WORK INSTRUCTIONS ->
From the data below, quote word for word the lines from the one with "SISTEMA DE COORDENADAS**" up to and including the one with "## 📋 **RESUMO EXECUTIVO**".

Excerpts from a dataset:
Content starts

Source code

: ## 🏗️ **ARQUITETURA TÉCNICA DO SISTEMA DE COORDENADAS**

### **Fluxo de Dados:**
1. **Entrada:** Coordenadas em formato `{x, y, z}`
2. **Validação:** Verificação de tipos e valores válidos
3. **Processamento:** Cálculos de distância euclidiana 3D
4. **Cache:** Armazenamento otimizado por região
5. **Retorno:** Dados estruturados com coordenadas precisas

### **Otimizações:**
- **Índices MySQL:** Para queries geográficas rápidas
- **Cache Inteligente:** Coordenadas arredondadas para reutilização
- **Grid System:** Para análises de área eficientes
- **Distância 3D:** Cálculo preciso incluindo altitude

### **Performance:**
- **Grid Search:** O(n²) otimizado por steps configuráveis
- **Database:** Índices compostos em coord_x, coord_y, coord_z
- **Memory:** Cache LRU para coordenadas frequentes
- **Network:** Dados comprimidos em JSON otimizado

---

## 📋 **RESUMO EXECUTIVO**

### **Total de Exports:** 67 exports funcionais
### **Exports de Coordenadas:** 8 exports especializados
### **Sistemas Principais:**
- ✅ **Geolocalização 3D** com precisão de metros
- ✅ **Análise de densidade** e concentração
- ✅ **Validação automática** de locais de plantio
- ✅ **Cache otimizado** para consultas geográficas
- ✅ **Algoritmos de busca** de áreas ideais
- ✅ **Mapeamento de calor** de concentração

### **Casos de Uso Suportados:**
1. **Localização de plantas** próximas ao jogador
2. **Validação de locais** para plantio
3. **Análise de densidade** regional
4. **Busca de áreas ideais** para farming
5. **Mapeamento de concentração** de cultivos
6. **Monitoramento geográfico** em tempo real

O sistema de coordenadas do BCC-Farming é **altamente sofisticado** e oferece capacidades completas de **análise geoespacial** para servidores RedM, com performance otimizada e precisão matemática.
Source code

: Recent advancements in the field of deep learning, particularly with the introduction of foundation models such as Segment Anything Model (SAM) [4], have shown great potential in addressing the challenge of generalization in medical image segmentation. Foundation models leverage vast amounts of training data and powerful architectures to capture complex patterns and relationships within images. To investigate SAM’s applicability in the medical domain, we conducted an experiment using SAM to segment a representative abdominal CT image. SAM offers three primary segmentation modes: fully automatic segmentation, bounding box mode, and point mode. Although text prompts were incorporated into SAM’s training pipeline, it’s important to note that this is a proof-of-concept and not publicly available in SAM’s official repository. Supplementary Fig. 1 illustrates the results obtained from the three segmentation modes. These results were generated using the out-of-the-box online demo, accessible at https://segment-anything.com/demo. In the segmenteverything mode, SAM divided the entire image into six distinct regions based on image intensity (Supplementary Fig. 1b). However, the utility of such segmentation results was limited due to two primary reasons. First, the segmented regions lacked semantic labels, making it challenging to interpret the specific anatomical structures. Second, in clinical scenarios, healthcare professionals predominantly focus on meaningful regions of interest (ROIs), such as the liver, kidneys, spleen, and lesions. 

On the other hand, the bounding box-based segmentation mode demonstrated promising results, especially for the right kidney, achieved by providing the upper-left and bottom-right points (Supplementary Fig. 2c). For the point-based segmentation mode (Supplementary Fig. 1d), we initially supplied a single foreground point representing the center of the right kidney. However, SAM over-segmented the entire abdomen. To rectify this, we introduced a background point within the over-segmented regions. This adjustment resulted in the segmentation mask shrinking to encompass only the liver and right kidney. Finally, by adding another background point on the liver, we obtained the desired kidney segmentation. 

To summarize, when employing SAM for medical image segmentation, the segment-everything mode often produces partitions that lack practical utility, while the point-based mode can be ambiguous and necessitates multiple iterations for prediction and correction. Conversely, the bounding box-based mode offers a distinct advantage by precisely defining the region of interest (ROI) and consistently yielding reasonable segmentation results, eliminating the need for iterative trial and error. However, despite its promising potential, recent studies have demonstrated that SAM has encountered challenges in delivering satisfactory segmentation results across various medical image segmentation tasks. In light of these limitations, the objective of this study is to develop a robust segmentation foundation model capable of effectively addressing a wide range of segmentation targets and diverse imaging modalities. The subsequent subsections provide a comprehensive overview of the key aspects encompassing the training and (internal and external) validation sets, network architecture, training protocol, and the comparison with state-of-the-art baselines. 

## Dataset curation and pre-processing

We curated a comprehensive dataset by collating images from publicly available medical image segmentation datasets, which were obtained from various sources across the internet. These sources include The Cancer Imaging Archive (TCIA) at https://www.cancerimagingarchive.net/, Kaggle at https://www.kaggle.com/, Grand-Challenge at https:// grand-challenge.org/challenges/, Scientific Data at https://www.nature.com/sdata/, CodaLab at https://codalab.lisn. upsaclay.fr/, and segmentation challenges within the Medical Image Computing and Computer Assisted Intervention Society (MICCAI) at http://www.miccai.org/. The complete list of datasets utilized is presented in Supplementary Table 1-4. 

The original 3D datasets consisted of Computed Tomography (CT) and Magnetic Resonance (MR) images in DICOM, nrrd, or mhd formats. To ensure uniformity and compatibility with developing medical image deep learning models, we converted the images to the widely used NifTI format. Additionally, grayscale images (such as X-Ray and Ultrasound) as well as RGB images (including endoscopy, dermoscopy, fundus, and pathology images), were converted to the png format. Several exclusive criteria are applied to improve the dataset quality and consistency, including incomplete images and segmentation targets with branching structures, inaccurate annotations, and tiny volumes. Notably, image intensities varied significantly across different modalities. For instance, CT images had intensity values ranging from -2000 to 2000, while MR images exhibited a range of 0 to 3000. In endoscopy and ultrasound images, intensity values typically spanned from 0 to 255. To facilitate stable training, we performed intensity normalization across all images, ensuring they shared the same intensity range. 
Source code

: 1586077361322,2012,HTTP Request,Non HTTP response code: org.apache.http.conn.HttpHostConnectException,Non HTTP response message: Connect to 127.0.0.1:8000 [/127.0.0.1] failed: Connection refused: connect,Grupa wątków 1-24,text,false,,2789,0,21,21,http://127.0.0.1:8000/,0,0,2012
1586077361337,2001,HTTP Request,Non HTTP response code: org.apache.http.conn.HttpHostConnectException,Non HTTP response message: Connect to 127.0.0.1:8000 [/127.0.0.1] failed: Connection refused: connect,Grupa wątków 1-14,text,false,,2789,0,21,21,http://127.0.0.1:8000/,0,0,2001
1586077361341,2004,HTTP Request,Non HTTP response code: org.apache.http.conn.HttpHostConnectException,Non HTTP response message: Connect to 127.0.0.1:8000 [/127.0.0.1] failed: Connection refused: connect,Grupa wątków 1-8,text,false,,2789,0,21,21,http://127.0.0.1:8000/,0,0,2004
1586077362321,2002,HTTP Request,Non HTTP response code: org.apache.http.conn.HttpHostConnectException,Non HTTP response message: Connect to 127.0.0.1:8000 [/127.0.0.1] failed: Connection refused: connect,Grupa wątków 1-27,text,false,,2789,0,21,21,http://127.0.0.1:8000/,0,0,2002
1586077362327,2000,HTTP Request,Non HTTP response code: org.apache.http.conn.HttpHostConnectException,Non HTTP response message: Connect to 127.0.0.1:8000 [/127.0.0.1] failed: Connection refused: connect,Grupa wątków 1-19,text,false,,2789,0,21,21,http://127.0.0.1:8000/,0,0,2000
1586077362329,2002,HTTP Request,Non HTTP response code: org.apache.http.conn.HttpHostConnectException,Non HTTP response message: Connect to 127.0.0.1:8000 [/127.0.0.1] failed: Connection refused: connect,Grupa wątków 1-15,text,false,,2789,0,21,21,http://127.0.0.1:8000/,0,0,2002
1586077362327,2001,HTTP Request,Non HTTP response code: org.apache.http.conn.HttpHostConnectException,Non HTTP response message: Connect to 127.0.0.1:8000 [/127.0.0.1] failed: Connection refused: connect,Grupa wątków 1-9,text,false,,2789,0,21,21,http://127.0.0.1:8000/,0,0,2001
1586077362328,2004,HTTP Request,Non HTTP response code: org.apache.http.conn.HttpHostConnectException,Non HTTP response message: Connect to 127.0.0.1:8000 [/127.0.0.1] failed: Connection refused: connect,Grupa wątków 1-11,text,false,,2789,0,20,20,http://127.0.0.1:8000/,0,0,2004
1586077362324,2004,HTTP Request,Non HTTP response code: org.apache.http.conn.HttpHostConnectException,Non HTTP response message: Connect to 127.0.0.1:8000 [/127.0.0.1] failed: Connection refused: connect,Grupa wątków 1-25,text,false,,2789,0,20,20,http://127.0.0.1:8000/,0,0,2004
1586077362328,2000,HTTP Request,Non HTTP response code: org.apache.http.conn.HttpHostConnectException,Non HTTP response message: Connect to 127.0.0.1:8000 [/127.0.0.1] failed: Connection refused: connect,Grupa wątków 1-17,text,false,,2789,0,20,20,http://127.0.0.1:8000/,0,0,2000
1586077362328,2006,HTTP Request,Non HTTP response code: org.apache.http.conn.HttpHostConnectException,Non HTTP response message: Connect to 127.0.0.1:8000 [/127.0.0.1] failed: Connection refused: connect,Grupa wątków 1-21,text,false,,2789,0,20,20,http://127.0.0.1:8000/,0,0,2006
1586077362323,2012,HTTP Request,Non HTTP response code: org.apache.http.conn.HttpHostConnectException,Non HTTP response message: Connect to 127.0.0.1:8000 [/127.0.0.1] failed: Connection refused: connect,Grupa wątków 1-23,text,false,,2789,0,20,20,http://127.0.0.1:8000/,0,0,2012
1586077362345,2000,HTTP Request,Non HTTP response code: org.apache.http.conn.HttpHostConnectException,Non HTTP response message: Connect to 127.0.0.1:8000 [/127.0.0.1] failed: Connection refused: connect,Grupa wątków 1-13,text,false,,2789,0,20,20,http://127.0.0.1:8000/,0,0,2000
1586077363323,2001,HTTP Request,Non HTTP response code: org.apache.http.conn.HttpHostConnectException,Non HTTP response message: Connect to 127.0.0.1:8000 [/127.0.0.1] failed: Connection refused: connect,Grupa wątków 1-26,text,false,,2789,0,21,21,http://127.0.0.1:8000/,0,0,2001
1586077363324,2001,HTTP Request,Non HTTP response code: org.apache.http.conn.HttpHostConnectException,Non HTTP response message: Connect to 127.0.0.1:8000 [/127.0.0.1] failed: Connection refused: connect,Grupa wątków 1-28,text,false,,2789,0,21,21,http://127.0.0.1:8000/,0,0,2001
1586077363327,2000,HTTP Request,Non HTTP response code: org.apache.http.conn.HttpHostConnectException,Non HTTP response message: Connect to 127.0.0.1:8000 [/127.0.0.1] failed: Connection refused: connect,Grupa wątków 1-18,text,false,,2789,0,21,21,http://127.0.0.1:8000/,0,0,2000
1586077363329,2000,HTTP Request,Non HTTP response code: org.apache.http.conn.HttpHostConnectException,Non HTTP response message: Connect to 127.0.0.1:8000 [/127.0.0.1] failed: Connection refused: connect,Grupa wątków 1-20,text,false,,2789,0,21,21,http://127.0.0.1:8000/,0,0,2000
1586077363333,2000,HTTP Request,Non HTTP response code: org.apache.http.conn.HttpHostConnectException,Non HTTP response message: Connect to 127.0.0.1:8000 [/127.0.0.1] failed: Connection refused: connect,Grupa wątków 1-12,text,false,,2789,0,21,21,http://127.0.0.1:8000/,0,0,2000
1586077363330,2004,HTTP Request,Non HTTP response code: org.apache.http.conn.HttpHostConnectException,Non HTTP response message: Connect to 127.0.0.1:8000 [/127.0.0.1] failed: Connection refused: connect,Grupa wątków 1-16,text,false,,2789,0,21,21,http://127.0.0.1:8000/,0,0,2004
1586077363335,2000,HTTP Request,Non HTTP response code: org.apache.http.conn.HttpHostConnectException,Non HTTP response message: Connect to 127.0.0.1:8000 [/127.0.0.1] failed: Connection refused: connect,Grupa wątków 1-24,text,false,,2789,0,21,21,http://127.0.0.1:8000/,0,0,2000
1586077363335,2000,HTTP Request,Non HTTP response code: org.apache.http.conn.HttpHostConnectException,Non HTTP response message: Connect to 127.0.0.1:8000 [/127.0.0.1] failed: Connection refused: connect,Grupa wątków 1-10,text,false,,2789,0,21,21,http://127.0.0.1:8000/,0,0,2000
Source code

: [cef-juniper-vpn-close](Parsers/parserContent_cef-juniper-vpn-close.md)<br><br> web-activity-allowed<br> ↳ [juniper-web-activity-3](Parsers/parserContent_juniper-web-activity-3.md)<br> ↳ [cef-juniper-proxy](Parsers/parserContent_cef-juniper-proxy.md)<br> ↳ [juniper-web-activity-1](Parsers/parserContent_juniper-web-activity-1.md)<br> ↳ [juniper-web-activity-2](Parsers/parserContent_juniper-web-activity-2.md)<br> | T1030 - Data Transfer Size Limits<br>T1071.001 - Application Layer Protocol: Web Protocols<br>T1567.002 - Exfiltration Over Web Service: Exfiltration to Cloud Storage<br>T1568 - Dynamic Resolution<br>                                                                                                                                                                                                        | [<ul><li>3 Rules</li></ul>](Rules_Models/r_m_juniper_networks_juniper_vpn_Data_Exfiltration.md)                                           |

Content ends

WRITTEN SOLUTION ->
: ## 🏗️ **ARQUITETURA TÉCNICA DO SISTEMA DE COORDENADAS**

### **Fluxo de Dados:**
1. **Entrada:** Coordenadas em formato `{x, y, z}`
2. **Validação:** Verificação de tipos e valores válidos
3. **Processamento:** Cálculos de distância euclidiana 3D
4. **Cache:** Armazenamento otimizado por região
5. **Retorno:** Dados estruturados com coordenadas precisas

### **Otimizações:**
- **Índices MySQL:** Para queries geográficas rápidas
- **Cache Inteligente:** Coordenadas arredondadas para reutilização
- **Grid System:** Para análises de área eficientes
- **Distância 3D:** Cálculo preciso incluindo altitude

### **Performance:**
- **Grid Search:** O(n²) otimizado por steps configuráveis
- **Database:** Índices compostos em coord_x, coord_y, coord_z
- **Memory:** Cache LRU para coordenadas frequentes
- **Network:** Dados comprimidos em JSON otimizado

---

## 📋 **RESUMO EXECUTIVO**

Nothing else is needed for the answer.